BEGIN PROVIDED MATERIAL
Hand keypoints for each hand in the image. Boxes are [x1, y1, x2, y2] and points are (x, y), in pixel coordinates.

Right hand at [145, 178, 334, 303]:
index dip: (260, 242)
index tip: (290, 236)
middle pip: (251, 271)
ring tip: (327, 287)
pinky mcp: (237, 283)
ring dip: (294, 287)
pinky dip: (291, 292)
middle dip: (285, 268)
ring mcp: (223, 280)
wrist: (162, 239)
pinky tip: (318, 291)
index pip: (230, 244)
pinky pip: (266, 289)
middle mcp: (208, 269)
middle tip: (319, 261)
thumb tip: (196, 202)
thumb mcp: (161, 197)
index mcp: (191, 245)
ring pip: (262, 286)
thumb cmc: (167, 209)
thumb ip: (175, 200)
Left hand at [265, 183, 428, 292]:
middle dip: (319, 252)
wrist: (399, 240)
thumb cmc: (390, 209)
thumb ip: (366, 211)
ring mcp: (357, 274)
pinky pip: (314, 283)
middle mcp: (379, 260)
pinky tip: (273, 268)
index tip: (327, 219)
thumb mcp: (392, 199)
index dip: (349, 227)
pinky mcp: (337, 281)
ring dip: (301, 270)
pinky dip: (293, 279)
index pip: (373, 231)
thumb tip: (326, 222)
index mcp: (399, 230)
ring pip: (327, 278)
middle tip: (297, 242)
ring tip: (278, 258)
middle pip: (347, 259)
END PROVIDED MATERIAL
Nothing but the lines from the start of the data through the line holding "index mcp: (191, 245)" should be restated, and each one exactly.

• [WRITTEN SOLUTION]:
Hand keypoints for each hand in the image. Boxes are [x1, y1, x2, y2] and points are (x, y), in pixel coordinates.

Right hand at [145, 178, 334, 303]:
index dip: (260, 242)
index tip: (290, 236)
middle pip: (251, 271)
ring tip: (327, 287)
pinky mcp: (237, 283)
ring dip: (294, 287)
pinky dip: (291, 292)
middle dip: (285, 268)
ring mcp: (223, 280)
wrist: (162, 239)
pinky tip: (318, 291)
index pip: (230, 244)
pinky pip: (266, 289)
middle mcp: (208, 269)
middle tip: (319, 261)
thumb tip: (196, 202)
thumb mcp: (161, 197)
index mcp: (191, 245)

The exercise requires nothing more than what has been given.